The Great Learning at Union Chapel, 2015

Monday 20 July 2015

One of my formative experiences as a youth was hearing a few minutes’ excerpt from that old LP of Paragraph 7 from Cornelius Cardew’s The Great Learning on AM radio. It has haunted me ever since. Reading around in old journals and books to find out more about it dragged me into the world of The Scratch Orchestra, the British Avant-Garde of a preceding generation and their affiliations (“all true education is unconscious seduction”).

Initially, the most wonderful discovery was that Paragraph 7 wasn’t a fortuitous accident but a sublimely elegant act of composition, ingeniously combining skilled and unskilled musicians, subjective freedom and objective process. Learning more about the other six paragraphs just made me more intrigued to hear the rest.

The chance to see and hear it performed live eluded me until last weekend, when the entire work was played over two nights at Union Chapel. The players were from several generations and backgrounds, including original members of the Scratch Orchestra – many of whom had performed the work in the same venue in 1984. This was not a re-enactment.

The most striking aspect of The Great Learning when heard in total is the sense of space, of unfilled openness. The slow pace and scale of each section (Paragraph 5 takes two hours, the others range from 30 to 60 minutes) bear little relation to anything else composed at the end of the 1960s, with perhaps the exception of La Monte Young’s drones. (“Slowness is beauty,” Lauren Binyon said, as recalled by Ezra Pound, whose translation of Confucius’ Great Learning forms the text and structure of Cardew’s work. “Only sequoias are slow enough,” Pound added, several decades later.)

This wish for slowness appears throughout Cardew’s earlier pieces – Autumn ’60, Material, even the avowedly conservative Bun No. 1 – but never at such relentless extremes as presented here. It’s dispiriting to consider how Cardew ruthlessly purged this element from his later music, crowding out any room for reflection or contemplation, any individual thought, for sake of hammering home a political message on an audience reduced to passive recipient.

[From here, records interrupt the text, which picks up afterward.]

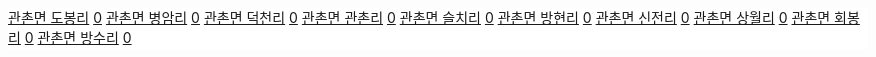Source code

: 
  <tr class="item">
    <td><a href="전라북도 임실군 관촌면 도봉리">관촌면 도봉리</a></td>
    <td><a href="전라북도 임실군 관촌면 도봉리">0</a></td>
  </tr>
    

  <tr class="item">
    <td><a href="전라북도 임실군 관촌면 병암리">관촌면 병암리</a></td>
    <td><a href="전라북도 임실군 관촌면 병암리">0</a></td>
  </tr>
    

  <tr class="item">
    <td><a href="전라북도 임실군 관촌면 덕천리">관촌면 덕천리</a></td>
    <td><a href="전라북도 임실군 관촌면 덕천리">0</a></td>
  </tr>
    

  <tr class="item">
    <td><a href="전라북도 임실군 관촌면 관촌리">관촌면 관촌리</a></td>
    <td><a href="전라북도 임실군 관촌면 관촌리">0</a></td>
  </tr>
    

  <tr class="item">
    <td><a href="전라북도 임실군 관촌면 슬치리">관촌면 슬치리</a></td>
    <td><a href="전라북도 임실군 관촌면 슬치리">0</a></td>
  </tr>
    

  <tr class="item">
    <td><a href="전라북도 임실군 관촌면 방현리">관촌면 방현리</a></td>
    <td><a href="전라북도 임실군 관촌면 방현리">0</a></td>
  </tr>
    

  <tr class="item">
    <td><a href="전라북도 임실군 관촌면 신전리">관촌면 신전리</a></td>
    <td><a href="전라북도 임실군 관촌면 신전리">0</a></td>
  </tr>
    

  <tr class="item">
    <td><a href="전라북도 임실군 관촌면 상월리">관촌면 상월리</a></td>
    <td><a href="전라북도 임실군 관촌면 상월리">0</a></td>
  </tr>
    

  <tr class="item">
    <td><a href="전라북도 임실군 관촌면 회봉리">관촌면 회봉리</a></td>
    <td><a href="전라북도 임실군 관촌면 회봉리">0</a></td>
  </tr>
    

  <tr class="item">
    <td><a href="전라북도 임실군 관촌면 방수리">관촌면 방수리</a></td>
    <td><a href="전라북도 임실군 관촌면 방수리">0</a></td>
  </tr>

I think I’m taking things from The Great Learning that Cardew never intended – that’s what happens when you allow listeners to think for themselves. The Pound connection, in the translated text, in Binyon’s reflection on slowness, and Pound’s own peculiar interest in Confucius: “You read a sentence and it seems nothing. Twenty years later you come back to it to meditate on its significance.” Cardew’s composition is his own meditation on the significance of the words, and what insight he may have is shared through transmitting that meditative process to the performers and the audience.

Then there’s the muddling of the good with the bad, as there is in life. The second half of Paragraph 5 is given over to free expression, a long improvisation that provides license for excess, error and indulgence. Like life, it is as much to be tolerated as enjoyed, which seems to be the point.

Freedom is permitted in varying degrees. At the start of the performance, Paragraphs 1 and 2 display clear formal elements and a ritualistic feel – but this is a superficial description. Paragraph 3 brings a much greater emphasis on sonority, the beauty of harmonies and mixing sound colours between voices and low instruments dispersed throughout the chapel. Paragraph 4 swings other way into ritual, but its simplicity and repetition reasserts the focus on the subtleties of the sounds being produced by various found objects. It’s all music, but with the attributes of theatre incorporated and emphasised as part of music-making.

After Paragraph 5’s compendium of discrete compositions, elegant odes, repeated texts and improvisations, Paragraph 6 removes audible words altogether, subsuming the text into a code of performance gestures. The music shares associations with Pauline Oliveros’ Deep Listening exercises, and some of John Cage’s later compositions. Paragraph 6 is in some respects another improvisation, but within the same constraints later adopted by Cage, where choice is tempered by self-discipline.

For a piece known by reputation more than direct experience, there was something oddly familiar in watching the entire work unfold over the two nights. So much of what it presents has been absorbed into musical and theatrical practice over four decades. Paragraph 7 is still capable of astonishing and delighting: a mass of voices (over 40 in this instance) in a dense, microtonal cloud that drifts in pitch and in space through the chapel, coalescing into rich harmonies. You hope it will last forever, and at times it seems as though it will.

Each paragraph and their clear, contrasting styles inevitably invite comparison. Pure aesthetic and affective considerations are augmented by the theoretical, compositional ideas put into practice. Scale allows each to be given due consideration, a system of organisation given time to grow and be understood in its ramifications; “rooted in watching with affection the way people grow” as Paragraph 1 states. The scale of the piece would appear to be an important compositional element. On one level it would seem that The Great Learning is about time itself: how things may be organised so that a group of people may freely work together to create something beautiful.

Michael Parsons, Dave Smith, John Lely and many others all worked together to make this a very special event. Special mention should go to Robert Coleridge’s playing of the Union Chapel organ, making the most of Cardew’s requirement that the organist should show a sensitive understanding of the instrument’s idiosyncrasies. “It was better than 1984,” one of the older performers remarked. It was all I could have imagined this strange work could be.